As mentioned in previous section, attempts are being made at ICRISAT to introgress stress resistance through AB-breeding approach in grain legumes. In pigeonpea, ICRISAT is in the process of developing two backcross populations (ICPL 87119 × ICPW 29 and ICPL 87119 × ICPW 12) for conducting AB-QTL analysis and their subsequent use in AB-breeding. Among wild relatives used, ICPW 29 belongs to C. cajanifolius while ICPW 12 to C. acutifolius species. From the above crosses, BC2F3 seeds have been generated for multilocation phenotyping and selection. In groundnut, using two of the above mentioned synthetics, two AB-QTL mapping populations from the crosses between ICGV 91114 (cultivated) and ISATGR 1212 (A. duranensis ICG 8123 × A. ipaënsis ICG 8206, synthetic amphiploid); and between ICGV 87846 (cultivated) and ISATGR 265-5A (A. kempff-mercadoi ICG 8164 × A. hoehnei ICG 8190, synthetic amphiploid) have been developed at ICRISAT. Considerable variability has been observed in these two populations for pod and seed traits (Figure 3).
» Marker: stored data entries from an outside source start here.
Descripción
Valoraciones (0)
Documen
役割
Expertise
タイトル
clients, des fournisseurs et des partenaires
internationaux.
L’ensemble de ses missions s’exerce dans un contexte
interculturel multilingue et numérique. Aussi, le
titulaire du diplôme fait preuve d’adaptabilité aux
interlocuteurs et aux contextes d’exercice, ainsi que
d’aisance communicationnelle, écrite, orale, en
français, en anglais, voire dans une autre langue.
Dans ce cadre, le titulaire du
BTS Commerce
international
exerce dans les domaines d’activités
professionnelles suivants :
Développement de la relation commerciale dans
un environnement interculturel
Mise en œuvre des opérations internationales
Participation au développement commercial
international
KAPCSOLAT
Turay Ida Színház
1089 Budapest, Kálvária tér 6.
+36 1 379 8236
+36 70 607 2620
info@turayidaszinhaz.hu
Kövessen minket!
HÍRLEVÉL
A subset of these two populations has been phenotyped and genotyped with DArT markers to construct genetic maps and conducting AB-QTL analysis. The backcross (BC1F1 and BC2F1) lines carrying the alien genomic segments with maximum recurrent parent genomic regions provided optimal distribution of the synthetic genome introgressions (Foncéka et al., 2009).

Figure 3

Variability for pod and seed traits in AB-QTL populations derived from using synthetics in crosses between (A) ICGV 91114 × ISATGR 1212 (above) and (B) ICGV 87846 × ISATGR 265-5A (below).
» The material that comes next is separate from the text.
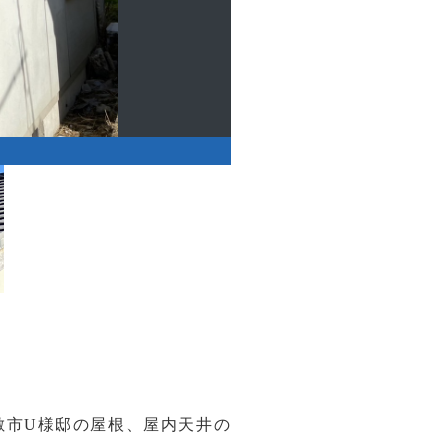
敷市U様邸の屋根、屋内天井の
In case of chickpea multi-parent advanced generation intercross (MAGIC) populations are being developed to enhance the genetic base. Eight elite lines/cultivars (ICC 4958, ICCV 10, JAKI 9218, JG 11, JG 130, JG 16, ICCV 97105, and ICCV 00108) were selected from Ethiopia, Kenya and India for development of a MAGIC population for desi chickpea. Twenty-eight two-way, 14 four-way and seven eight-way crosses were made to develop this MAGIC population. The best progenies from each generation are being used in various national breeding programs by the breeders. Currently, 1200 F6 are in the field (crop season 2012-2013). A total of 44 pre-breeding populations have also been developed.
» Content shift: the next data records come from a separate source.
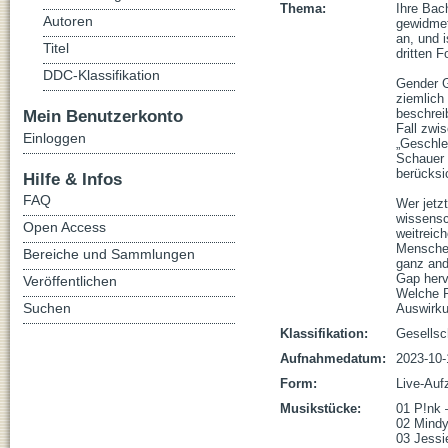
Thema:
Ihre Bac
Autoren
gewidmet
an, und i
Titel
dritten F
DDC-Klassifikation
Gender G
ziemlich 
Mein Benutzerkonto
beschrei
Fall zwi
Einloggen
„Geschle
Schauer 
berücksi
Hilfe & Infos
FAQ
Wer jetzt
wissensch
Open Access
weitreic
Menschen
Bereiche und Sammlungen
ganz and
Gap herv
Veröffentlichen
Welche P
Suchen
Auswirku
Klassifikation:
Gesellsc
Aufnahmedatum:
2023-10-
Form:
Live-Auf
Musikstücke:
01 P!nk –
02 Mindy
03 Jessie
The availability of large number of markers and cost-effective genotyping systems in recent years has ensured that linkage drag has been limited through stringent background selection and monitoring of the wild genomic regions. Hence, keeping in view the low genetic diversity in all the three legume crops, deployment of genomic-assisted pre-breeding is needed for accelerated and efficient enrichment of the cultivated gene pool. This should lead to the incorporation of desired/favorable alleles from wild relatives, increasing genetic gain and ultimately improving yield under adverse conditions and diverse cultural practices.

Conclusions

For grain legume improvement, sufficient genetic diversity exists in the form of landraces and wild relatives, which carry several useful genes for cultivar improvement. However, utilization of these resources in breeding programs is time-consuming and resource-demanding. To overcome this, pre-breeding activities should be initiated to generate new genetic variability using promising landraces and wild relatives for use by the breeders in crop improvement programs. Pre-breeding should focus on the continuous supply of useful variability into the breeding pipeline to develop new high-yielding cultivars with a broad genetic base; pre-breeding should not focus on increasing yield. Though pre-breeding is useful to enrich the primary gene pool for cultivar improvement, it is a time-consuming and difficult affair as well. As mentioned by Nass and Paterniani (2000), promising results can only be obtained in 5–10 years depending upon the information available in the beginning of the program. Further, linkage drag associated with utilizing wild relatives makes the pre-breeding activities much more cumbersome. Genomic-assisted pre-breeding will help to overcome the linkage drag and will facilitate focused transfer of useful genes/segments from wild relatives for genetic enhancement of grain legumes.

Conflict of interest statement

The authors declare that the research was conducted in the absence of any commercial or financial relationships that could be construed as a potential conflict of interest.